Elections season is on us again. On the talk shows, I hear more and more callers, and often hosts, grossly misusing percentages in the service of fallacious claims. Politicians won’t be far behind. Here we go again, I am thinking; I have been here before. Got to explain again.
This time, I am taking names. And there will be a quiz, and it will count toward the final grade.
Pay attention; slow down.
It’s 2000, I, JD, earn $60 as a machinist. My wife K earns $40 keeping accounts for others with the help of some sophisticate software. I am earning what percentage of our joint income?
60/60+40 = 60%
It’s 2010, I, JD, now earn $90 as a machinist, My wife K’s business has taken flight. She uses more sophisticated software. She has more customers than she can handle. She earns $120.
My share of our new joint income is now:
90/90+120 = 42%
The percentage of our joint income that I produce has declined. It has declined a lot; it has declined by almost 1/3.
Has the value of my production declined? Slow down!
The answer is clearly “no.” The value of my production has increased by half (from 60 to 90). That’s not bad at all. At any rate, it ‘s obviously an increase.
Think it through. Do the arithmetic yourself. There is no trick. It’s the simple math you did not learn in third grade because you hated the teacher.
In the simple example above, my income represents the value of American manufacturing. My wife’s income represents the value of the mysterious and illogical category “services.”
The percentage of the value of manufacturing relative to the total GDP of this country has been going down steadily because the value of US services has gone up even faster.
The absolute value of American manufacturing has only gone up and up, and going up. America has not become “de-industrialized,” contrary to a common but false perception.
The misperception has two main sources:
1 Many media commentators and perhaps even more politicians don’t understand simple percentages. See above.
2 The number of manufacturing jobs has declined even as the value of that which they manufacture has gone up.

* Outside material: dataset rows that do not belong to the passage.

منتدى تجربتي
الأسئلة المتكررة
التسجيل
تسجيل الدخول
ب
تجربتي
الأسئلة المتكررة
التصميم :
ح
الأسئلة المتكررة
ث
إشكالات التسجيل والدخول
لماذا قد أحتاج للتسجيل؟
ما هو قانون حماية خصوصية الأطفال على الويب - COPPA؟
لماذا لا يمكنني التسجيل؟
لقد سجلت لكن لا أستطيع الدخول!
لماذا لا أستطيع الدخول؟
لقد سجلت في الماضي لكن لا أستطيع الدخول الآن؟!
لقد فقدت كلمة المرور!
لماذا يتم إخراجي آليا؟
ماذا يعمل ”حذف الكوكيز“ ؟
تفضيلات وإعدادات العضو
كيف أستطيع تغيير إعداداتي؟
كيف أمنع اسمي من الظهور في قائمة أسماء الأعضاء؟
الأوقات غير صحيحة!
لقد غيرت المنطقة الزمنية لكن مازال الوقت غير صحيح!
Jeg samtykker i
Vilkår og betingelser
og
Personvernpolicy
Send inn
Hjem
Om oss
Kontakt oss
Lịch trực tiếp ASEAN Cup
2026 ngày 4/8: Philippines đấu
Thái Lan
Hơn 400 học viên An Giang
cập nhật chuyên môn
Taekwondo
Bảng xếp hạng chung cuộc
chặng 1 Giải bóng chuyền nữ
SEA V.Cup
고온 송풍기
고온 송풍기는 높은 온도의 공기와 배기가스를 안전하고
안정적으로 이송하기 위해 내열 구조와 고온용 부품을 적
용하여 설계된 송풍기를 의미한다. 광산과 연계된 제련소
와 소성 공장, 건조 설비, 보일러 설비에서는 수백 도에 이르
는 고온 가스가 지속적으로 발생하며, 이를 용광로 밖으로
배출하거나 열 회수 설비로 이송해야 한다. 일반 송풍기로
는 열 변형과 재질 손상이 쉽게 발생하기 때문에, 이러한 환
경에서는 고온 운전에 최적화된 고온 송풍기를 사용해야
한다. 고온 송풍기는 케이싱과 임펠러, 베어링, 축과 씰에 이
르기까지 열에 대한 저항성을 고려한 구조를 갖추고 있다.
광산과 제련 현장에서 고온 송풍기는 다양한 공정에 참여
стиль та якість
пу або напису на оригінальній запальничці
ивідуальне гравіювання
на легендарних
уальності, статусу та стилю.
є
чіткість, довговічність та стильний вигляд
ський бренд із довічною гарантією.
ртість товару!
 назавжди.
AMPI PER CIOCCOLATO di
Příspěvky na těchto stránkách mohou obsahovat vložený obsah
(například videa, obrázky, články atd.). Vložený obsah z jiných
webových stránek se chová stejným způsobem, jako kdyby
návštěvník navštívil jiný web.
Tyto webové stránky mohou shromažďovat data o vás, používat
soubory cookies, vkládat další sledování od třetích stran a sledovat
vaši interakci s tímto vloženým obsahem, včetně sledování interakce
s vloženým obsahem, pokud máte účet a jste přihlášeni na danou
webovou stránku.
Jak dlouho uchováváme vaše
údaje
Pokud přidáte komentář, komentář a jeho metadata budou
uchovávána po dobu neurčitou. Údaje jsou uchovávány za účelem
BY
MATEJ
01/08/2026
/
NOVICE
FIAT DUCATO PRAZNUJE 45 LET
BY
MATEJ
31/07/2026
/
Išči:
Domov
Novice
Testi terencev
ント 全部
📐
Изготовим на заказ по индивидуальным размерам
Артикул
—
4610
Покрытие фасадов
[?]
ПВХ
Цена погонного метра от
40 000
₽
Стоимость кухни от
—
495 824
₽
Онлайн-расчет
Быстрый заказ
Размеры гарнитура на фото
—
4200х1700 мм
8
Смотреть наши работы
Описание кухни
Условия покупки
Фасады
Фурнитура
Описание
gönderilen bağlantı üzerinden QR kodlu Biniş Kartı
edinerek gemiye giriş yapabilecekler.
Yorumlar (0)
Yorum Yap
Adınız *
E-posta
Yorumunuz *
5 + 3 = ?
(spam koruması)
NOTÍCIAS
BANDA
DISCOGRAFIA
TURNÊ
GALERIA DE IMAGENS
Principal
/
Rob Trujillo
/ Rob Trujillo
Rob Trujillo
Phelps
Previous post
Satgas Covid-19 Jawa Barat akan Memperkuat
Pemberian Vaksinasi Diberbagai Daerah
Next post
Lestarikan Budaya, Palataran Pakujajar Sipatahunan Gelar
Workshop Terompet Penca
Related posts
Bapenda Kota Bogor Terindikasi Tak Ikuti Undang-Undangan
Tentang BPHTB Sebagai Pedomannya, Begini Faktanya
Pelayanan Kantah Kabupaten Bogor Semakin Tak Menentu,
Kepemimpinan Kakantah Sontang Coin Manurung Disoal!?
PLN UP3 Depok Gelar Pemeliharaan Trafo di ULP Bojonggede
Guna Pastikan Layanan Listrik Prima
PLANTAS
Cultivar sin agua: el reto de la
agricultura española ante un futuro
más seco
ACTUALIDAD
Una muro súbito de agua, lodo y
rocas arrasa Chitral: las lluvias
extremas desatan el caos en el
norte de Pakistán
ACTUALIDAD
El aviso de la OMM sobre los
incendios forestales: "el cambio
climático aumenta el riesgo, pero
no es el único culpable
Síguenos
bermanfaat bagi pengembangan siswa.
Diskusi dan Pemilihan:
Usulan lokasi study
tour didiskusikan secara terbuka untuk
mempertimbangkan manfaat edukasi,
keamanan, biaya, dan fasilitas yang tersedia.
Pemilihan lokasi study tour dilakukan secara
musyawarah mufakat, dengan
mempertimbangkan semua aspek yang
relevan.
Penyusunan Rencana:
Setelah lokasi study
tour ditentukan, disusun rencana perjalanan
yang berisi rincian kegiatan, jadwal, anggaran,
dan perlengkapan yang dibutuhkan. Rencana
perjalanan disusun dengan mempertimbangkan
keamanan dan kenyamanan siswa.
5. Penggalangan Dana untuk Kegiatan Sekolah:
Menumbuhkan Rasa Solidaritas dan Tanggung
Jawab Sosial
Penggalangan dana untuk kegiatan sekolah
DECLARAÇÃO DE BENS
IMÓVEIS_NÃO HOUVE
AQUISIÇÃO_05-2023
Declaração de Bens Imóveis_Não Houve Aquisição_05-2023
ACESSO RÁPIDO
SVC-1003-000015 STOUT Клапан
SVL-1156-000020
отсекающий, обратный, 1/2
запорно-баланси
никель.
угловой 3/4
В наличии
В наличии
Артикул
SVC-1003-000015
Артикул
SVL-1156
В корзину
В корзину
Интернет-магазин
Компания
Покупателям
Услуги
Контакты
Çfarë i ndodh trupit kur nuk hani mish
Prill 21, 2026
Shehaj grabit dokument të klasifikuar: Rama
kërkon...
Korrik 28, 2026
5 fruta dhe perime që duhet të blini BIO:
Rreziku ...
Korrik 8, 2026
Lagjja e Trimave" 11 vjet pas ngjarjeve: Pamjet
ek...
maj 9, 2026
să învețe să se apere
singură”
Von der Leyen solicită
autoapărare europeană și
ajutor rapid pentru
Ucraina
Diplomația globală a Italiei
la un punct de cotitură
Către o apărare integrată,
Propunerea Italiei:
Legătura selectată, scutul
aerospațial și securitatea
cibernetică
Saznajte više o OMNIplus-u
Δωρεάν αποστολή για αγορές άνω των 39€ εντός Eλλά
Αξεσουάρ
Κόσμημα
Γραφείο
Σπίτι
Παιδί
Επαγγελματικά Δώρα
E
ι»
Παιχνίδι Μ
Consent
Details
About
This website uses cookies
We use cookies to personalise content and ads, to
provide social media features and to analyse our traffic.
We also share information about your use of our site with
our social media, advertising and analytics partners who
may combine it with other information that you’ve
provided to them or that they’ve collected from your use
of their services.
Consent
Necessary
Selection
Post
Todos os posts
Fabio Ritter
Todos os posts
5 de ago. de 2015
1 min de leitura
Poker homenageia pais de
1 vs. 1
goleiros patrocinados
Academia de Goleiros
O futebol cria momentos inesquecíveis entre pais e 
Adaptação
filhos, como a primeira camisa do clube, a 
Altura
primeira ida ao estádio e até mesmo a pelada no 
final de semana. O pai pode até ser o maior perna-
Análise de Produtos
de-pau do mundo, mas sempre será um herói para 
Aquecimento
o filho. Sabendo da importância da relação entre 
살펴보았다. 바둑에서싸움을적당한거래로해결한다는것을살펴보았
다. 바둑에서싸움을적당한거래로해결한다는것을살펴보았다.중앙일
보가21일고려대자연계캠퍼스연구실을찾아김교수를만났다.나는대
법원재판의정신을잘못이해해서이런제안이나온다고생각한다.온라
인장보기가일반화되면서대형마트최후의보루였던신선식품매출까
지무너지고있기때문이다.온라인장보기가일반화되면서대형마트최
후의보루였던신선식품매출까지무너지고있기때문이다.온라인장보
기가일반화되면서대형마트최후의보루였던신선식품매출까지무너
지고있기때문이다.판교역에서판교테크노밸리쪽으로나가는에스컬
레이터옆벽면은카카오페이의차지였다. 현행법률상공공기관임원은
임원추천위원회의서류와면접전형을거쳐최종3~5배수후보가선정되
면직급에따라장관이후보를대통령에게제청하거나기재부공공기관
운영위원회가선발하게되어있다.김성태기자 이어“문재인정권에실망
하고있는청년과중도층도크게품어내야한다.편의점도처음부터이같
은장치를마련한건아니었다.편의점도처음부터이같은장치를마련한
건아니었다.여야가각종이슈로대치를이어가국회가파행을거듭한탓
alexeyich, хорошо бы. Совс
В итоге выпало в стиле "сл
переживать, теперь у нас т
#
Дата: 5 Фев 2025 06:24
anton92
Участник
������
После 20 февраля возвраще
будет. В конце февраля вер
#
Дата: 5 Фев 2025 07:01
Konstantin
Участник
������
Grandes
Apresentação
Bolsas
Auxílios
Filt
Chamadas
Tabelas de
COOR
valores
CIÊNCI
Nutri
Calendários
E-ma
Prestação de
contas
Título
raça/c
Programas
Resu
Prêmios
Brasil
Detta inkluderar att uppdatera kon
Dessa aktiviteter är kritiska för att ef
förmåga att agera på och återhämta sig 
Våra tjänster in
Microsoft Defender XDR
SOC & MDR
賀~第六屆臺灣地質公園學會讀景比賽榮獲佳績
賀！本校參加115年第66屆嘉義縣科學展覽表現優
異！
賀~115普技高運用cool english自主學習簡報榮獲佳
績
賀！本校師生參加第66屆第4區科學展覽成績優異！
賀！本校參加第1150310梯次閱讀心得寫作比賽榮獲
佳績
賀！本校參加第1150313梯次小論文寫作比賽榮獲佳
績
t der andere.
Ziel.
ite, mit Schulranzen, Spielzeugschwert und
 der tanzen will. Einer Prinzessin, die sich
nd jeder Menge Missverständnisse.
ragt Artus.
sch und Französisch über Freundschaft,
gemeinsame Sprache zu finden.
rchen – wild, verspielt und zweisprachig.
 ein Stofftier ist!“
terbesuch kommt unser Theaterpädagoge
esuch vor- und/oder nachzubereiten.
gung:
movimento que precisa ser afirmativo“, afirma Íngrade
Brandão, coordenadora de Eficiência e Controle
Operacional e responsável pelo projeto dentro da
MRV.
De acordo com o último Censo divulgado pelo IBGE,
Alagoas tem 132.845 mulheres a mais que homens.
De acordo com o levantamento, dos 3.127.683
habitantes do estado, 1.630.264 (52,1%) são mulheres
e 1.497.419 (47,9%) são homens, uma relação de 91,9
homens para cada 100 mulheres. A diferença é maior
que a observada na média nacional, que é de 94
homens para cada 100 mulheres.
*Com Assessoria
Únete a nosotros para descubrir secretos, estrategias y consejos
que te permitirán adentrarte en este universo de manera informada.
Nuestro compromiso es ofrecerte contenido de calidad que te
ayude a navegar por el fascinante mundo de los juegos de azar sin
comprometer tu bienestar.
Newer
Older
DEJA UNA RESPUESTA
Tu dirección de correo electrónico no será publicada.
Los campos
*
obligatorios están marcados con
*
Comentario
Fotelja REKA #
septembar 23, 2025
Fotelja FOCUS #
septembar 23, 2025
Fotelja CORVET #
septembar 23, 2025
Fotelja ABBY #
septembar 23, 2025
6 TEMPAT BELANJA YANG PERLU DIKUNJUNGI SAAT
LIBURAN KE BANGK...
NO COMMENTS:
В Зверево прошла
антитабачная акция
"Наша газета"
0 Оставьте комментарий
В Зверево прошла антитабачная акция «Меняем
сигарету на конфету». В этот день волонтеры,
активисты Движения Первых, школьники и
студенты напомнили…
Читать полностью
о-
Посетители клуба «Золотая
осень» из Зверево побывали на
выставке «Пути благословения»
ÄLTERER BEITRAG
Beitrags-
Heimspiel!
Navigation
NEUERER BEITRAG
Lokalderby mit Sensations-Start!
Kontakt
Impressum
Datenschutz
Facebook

Here is a solution to the drying up of manufacturing jobs: Take away machine tools from one metal worker in three; give him a hammer instead. You want even more manufacturing jobs, lots of them? Remove the software from textile weaving plants. Program their machines by hand as they did in 1910.
You don’t like the idea? Time for a serious discussion.
Now let’s go back up a little.
The quite good rise in the value of manufactures and the even greater rise in the value of whatever services produce, these two things are related. Better and better, more and more efficient manufacturing provides the resources for more services. We can afford more waiters, more surgeons, more teachers, more acupuncturists, more therapists, more life coaches, more “color advisers” (I live in Santa Cruz, California) because, collectively, we produce more hard necessities much more cheaply than our close ancestors did. Hard necessities include cars, soap, oatmeal, shovels, bricks and nails. Why, nails used to be forged by hand! I own some hand-forged nails from making repairs on my 1906 house.
When you hear, for example, that manufacturing now contributes only 30% of US GDP, it does not mean that there is less manufacturing being done in this country. To figure out the reality, you have to get out of percentages completely. Period!
If my income used to be $60 and it’s now $50 then, yes, it has declined. If it’s now $65, my income has risen. Period! That’s true irrespective of percentage contribution to anything.
Tech note: Don’t get tripped by the separate issue of the changing value of money. There are inflation/deflation calculators on the Internet that do a good enough job of dealing with this issue. I recommend that you consider one train of thought at a time.
Nearly everyone is overestimating himself. That’s the problem.
Speaking of GDP (Gross Domestic Product), a National Public Radio chickie announced breathlessly a couple of weeks ago that China would soon pass the US in GDP. I could hear fearful emotion in her voice, as if some bastard had threatened to cut up her credit card.
Here is the truth: We may soon see the day when 1,400 million Chinese produce as much together as: 314 million Americans.
Personally, I can’t wait for the Chinese to do better, to make their percentage of global joint production much higher.
Question: When the Chinese GDP reaches 60% of world joint GDP, will I be poorer?